La SNCF surprend en lançant la première obligation verte, dite green bond, à 100 ans. Une première mondiale en même temps qu’une sorte de défi au simple bon sens. Qui peut en effet répondre du respect d’un engagement obligataire à un siècle d’ici alors que se multiplient les nuages sur la conjoncture mondiale et que s’accélère la restructuration de l’économie mondiale ? D’autant plus qu’aucun économiste ne s’avère capable d’anticiper, même à quelques mois près, l’échéance d’une crise majeure. A l’origine de cette audace, un double constat : le transport ferroviaire demeure, et de loin, le transport de masse le moins polluant. La SNCF s’est, de plus, engagée à réduire ses émissions polluantes de 25 % entre 2015 et 2025.
L’obligation verte témoigne en effet d’une créance émise sur les marchés financiers moyennant une finalité et des engagements environnementaux traçables et par conséquent vérifiables. La démarche s’inscrit dans un vaste mouvement dit de finance verte, destiné à financer la fameuse transition énergétique. Ces obligations vertes, les green bonds, ne s’adossent en fait à aucune définition réglementaire bien précise mais résultent simplement des « Green Bond Principles », sorte de charte rédigée en 2013 par la fine fleur du monde de la banque : Bank of America Merrill Lynch, Citigroup, l’inévitable JPMorgan Chase et, en ce qui concerne la France, le Crédit agricole CIB.

(Les consignes)
a) Traduisez en anglais cette phrase du texte sur l'obligation verte de la SNCF : « La SNCF s'est, de plus, engagée à réduire ses émissions polluantes de 25 % entre 2015 et 2025. »
b) Réécrivez les entrées, de la ligne contenant « 27: none -> 12:56 » jusqu'à la fin des entrées, en remplaçant « none » par « vide » sans rien changer d'autre. Omettez les images.
Le texte et les entrées sont deux documents sans lien entre eux.

(Données à utiliser)
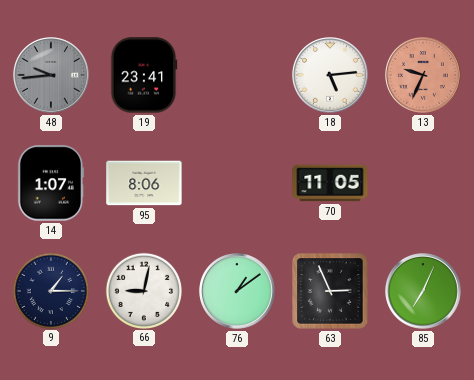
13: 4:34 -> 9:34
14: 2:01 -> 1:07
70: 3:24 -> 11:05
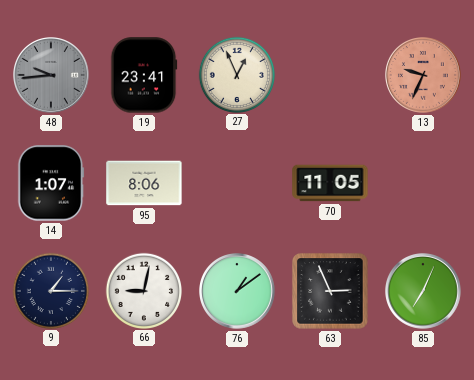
27: none -> 12:56
18: 5:14 -> none
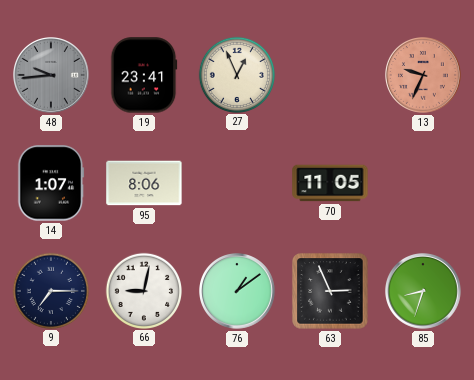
9: 1:15 -> 7:15
85: 7:04 -> 8:33
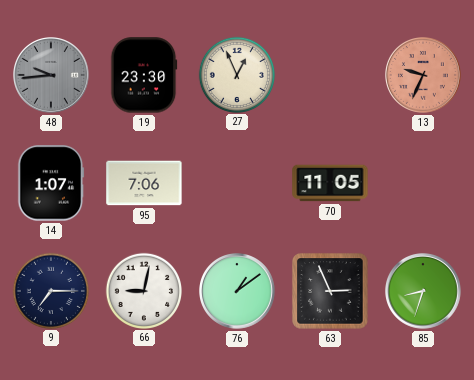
19: 23:41 -> 23:30
95: 8:06 -> 7:06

(Réponses par consigne)
a) Moreover, SNCF has committed to reducing its polluting emissions by 25% between 2015 and 2025.

b)
27: vide -> 12:56
18: 5:14 -> vide
9: 1:15 -> 7:15
85: 7:04 -> 8:33
19: 23:41 -> 23:30
95: 8:06 -> 7:06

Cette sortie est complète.